In cinque anni le sue udienze sono state aggiornate di mese in mese senza portare ad un nulla di fatto.
Nella prima udienza del processo a suo carico, svoltasi il 26 marzo 2016 e immediatamente aggiornata al 23 aprile, sono state elencate le imputazioni a carico di Mahmoud Abu Zeid, fino ad allora negate all’avvocato difensore, che dunque non ha potuto per oltre due anni e mezzo preparare una linea difensiva.
Le accuse contro di lui erano pretestuose e prive di fondamento: “adesione a un’organizzazione criminale”, “omicidio”, “partecipazione a un raduno a scopo di intimidazione, per creare terrore e mettere a rischio vite umane”, “resistenza a pubblico ufficiale”.
Dopo oltre cinque anni e mezzo di detenzione, il 16 febbraio 2019, Shawkan è stato trasferito in una stazione di polizia, dopo che è stata disposta la sua scarcerazione.
Da quel momento è iniziata la via crucis del passaggio da una stazione di polizia all’altra per gli adempimenti procedurali pre-rilascio.

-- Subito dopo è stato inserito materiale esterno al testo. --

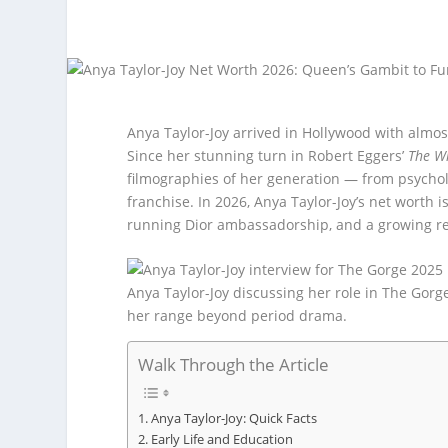
Anya Taylor-Joy arrived in Hollywood with almos
Since her stunning turn in Robert Eggers’
The W
filmographies of her generation — from psycho
franchise. In 2026, Anya Taylor-Joy’s net worth 
running Dior ambassadorship, and a growing re
Anya Taylor-Joy discussing her role in The Gorg
her range beyond period drama.
Walk Through the Article
Anya Taylor-Joy: Quick Facts
Early Life and Education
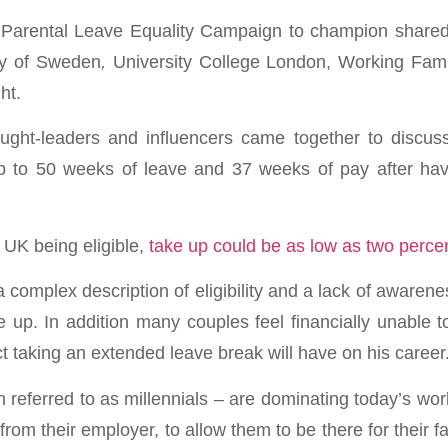
 Parental Leave Equality Campaign to champion shared 
sy of Sweden
,
University College London, Working Fam
ht.
ght-leaders and influencers came together to discuss
up to 50 weeks of leave and 37 weeks of pay after havi
 UK being eligible,
take up could be as low as two perce
 complex description of eligibility and a lack of awarene
e up. In addition many couples feel financially unable t
 taking an extended leave break will have on his career
n referred to as millennials – are dominating today’s wo
from their employer, to allow them to be there for their fami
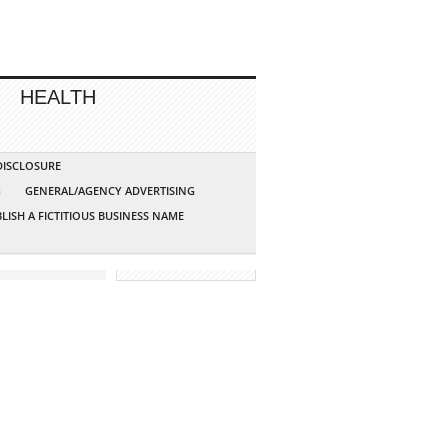
HEALTH
 DISCLOSURE
G
GENERAL/AGENCY ADVERTISING
LISH A FICTITIOUS BUSINESS NAME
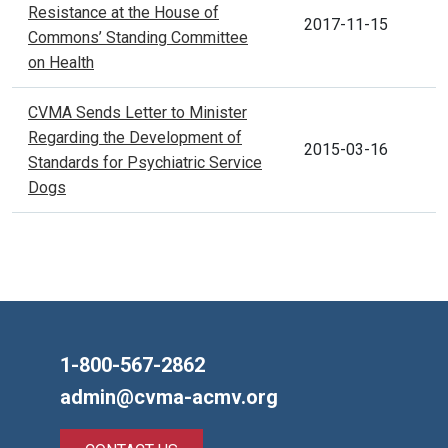
Resistance at the House of
2017-11-15
Commons’ Standing Committee
on Health
CVMA Sends Letter to Minister
Regarding the Development of
2015-03-16
Standards for Psychiatric Service
Dogs
1-800-567-2862
admin@cvma-acmv.org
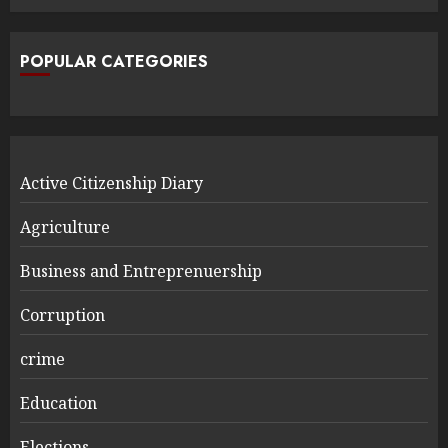
POPULAR CATEGORIES
Active Citizenship Diary
Agriculture
Business and Entreprenuership
Corruption
crime
Education
Elections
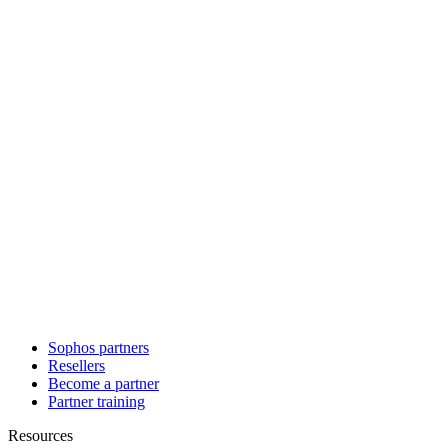
Sophos partners
Resellers
Become a partner
Partner training
Resources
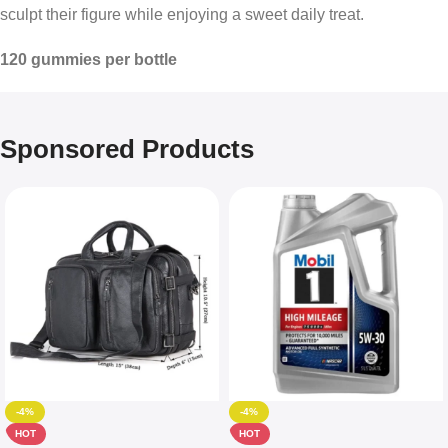
sculpt their figure while enjoying a sweet daily treat.
120 gummies per bottle
Sponsored Products
-4%
-4%
HOT
HOT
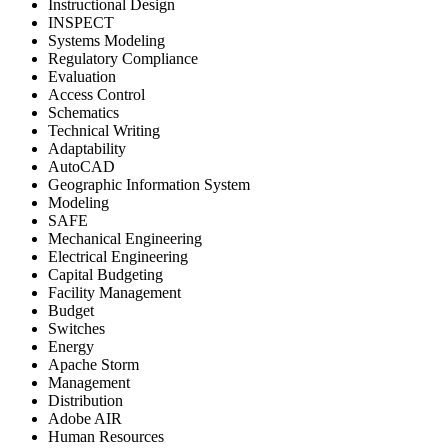
Instructional Design
INSPECT
Systems Modeling
Regulatory Compliance
Evaluation
Access Control
Schematics
Technical Writing
Adaptability
AutoCAD
Geographic Information System
Modeling
SAFE
Mechanical Engineering
Electrical Engineering
Capital Budgeting
Facility Management
Budget
Switches
Energy
Apache Storm
Management
Distribution
Adobe AIR
Human Resources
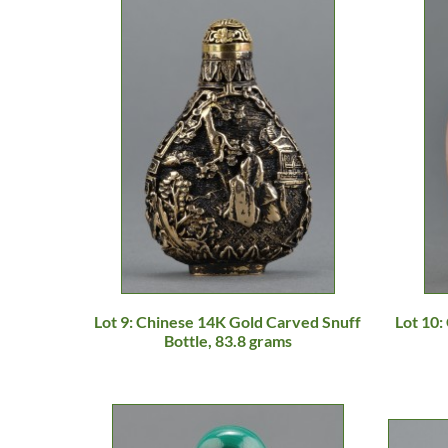
Lot 9: Chinese 14K Gold Carved Snuff
Lot 10
Bottle, 83.8 grams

Soltanto il 4 marzo, ben 16 giorni dopo, Shawkan ha visto la luce ed ha potuto assaporare l’agognata libertà.
“Sono uscito per fare delle foto. Torno a casa cinque anni dopo“. Sono le prime parole di Mahmoud Abu Zeid da uomo libero.
Mahmoud Abu Zeid ha denunciato di essere stato torturato più volte da quando è stato arrestato. Durante il trasferimento alla prigione di Abu Zaabal, è rimasto chiuso in un furgone parcheggiato sotto il sole, con una temperatura esterna di oltre 30°C, senza acqua, cibo e ventilazione. Durante la detenzione gli è stata diagnosticata l’epatite C, ma per tutta la detenzione gli sono state negate le cure mediche.
Di conseguenza, la sua salute si è deteriorata.
Per aver fatto il suo lavoro, Shawkan ha languito cinque anni e mezzo in carcere, cui ora seguiranno altri cinque anni di libertà condizionata, con alcuni probabili obblighi come quello di trascorrere delle notti in una stazione di polizia.
Un rilascio a metà: non potrà nemmeno gestire le proprie finanze. Eppure, appena rilasciato nel quartiere Fisal al Cairo, circondato da amici e familiari, ha detto che riprenderà a fare il suo lavoro.
In questi anni, abbiamo tenuto alta l’attezione sulla storia di Shawkan e abbiamo ripetutamente chiesto il suo rilascio, con una raccolta firme che ha incontrato il sostegno di migliaia di persone.
La trafila giudiziaria che ha dovuto affrontare il fotogiornalista testimonia come il rispetto dei diritti umani in Egitto sia spesso violato e le procedure per un processo equo siano poco trasparenti e lontane dall’essere messe in pratica.